# Action item:
The entries below contain a line with "4: (207, 178, 40.46)" and a line with "14: (382, 72, 109.10)". Quote exactly those two lines and all lines between them.

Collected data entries
/---
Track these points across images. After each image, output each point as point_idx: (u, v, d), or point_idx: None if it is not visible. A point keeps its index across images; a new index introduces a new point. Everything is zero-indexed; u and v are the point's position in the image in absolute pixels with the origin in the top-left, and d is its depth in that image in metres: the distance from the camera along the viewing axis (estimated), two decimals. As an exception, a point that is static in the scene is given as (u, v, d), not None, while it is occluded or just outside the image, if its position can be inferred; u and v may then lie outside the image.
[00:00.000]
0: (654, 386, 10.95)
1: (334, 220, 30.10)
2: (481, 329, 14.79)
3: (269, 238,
\---
/---
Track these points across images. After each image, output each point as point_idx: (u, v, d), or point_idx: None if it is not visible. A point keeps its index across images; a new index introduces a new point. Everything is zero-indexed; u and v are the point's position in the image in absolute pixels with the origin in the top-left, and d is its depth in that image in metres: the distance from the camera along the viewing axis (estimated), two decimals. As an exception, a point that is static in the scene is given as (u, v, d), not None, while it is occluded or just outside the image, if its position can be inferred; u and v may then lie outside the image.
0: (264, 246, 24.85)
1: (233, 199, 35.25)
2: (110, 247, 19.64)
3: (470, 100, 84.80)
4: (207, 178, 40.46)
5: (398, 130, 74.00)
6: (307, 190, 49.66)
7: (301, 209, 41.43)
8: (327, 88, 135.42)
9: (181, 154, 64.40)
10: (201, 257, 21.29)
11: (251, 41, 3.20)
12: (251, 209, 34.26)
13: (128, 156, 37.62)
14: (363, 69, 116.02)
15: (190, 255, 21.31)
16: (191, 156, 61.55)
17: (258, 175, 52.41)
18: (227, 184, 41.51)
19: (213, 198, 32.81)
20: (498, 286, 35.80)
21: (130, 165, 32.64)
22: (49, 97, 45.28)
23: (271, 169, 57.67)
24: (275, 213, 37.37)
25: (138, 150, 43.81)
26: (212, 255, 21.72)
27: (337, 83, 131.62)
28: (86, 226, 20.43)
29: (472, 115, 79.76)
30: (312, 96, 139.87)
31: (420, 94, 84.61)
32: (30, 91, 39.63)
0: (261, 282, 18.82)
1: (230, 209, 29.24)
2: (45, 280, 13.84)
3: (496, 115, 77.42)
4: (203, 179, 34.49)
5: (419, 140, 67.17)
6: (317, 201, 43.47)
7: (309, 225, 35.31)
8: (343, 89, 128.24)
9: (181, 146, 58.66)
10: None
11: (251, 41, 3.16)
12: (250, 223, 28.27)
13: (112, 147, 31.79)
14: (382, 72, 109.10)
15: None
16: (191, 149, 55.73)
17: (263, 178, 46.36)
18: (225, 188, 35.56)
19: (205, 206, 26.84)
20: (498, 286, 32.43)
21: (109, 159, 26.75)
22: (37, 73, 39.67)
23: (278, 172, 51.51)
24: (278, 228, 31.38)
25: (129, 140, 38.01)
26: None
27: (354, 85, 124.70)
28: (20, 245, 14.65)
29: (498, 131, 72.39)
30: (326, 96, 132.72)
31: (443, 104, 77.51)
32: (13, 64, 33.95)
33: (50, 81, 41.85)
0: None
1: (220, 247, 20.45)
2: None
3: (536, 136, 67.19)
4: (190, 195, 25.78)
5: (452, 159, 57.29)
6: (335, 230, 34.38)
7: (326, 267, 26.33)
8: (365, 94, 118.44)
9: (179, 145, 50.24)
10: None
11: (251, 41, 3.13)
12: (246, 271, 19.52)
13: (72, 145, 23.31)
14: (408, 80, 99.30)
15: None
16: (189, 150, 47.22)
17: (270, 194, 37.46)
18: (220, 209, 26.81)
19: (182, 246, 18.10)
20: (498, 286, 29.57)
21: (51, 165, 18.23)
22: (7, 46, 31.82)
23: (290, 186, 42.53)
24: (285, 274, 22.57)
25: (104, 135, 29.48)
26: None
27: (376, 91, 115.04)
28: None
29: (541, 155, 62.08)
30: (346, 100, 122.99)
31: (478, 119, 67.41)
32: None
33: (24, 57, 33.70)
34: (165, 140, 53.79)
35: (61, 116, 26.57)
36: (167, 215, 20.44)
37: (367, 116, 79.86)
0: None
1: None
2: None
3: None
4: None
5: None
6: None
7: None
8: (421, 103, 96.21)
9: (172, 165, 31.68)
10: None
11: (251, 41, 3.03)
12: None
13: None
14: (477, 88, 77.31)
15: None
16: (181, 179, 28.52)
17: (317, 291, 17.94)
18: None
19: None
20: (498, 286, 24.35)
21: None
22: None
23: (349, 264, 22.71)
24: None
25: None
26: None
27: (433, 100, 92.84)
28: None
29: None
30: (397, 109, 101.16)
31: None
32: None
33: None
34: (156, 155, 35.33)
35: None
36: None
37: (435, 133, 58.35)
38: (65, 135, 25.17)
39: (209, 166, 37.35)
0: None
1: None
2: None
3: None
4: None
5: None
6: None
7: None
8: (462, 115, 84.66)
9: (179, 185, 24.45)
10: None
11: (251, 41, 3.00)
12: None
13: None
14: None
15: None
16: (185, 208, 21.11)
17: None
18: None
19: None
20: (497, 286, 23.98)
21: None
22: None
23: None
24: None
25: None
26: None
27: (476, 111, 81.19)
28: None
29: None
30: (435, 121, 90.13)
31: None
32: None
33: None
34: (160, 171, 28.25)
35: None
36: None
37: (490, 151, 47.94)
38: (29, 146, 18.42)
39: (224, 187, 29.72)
\---
# Answer space:
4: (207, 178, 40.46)
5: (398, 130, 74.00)
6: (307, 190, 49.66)
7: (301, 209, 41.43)
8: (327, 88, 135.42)
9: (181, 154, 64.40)
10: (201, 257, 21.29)
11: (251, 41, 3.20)
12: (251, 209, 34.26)
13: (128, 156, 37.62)
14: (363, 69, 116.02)
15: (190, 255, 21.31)
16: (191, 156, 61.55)
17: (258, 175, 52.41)
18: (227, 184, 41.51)
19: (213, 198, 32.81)
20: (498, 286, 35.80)
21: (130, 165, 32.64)
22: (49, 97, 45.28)
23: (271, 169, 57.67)
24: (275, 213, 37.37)
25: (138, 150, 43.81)
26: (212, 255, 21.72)
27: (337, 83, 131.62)
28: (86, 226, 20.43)
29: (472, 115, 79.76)
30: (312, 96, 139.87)
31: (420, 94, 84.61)
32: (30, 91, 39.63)
0: (261, 282, 18.82)
1: (230, 209, 29.24)
2: (45, 280, 13.84)
3: (496, 115, 77.42)
4: (203, 179, 34.49)
5: (419, 140, 67.17)
6: (317, 201, 43.47)
7: (309, 225, 35.31)
8: (343, 89, 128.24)
9: (181, 146, 58.66)
10: None
11: (251, 41, 3.16)
12: (250, 223, 28.27)
13: (112, 147, 31.79)
14: (382, 72, 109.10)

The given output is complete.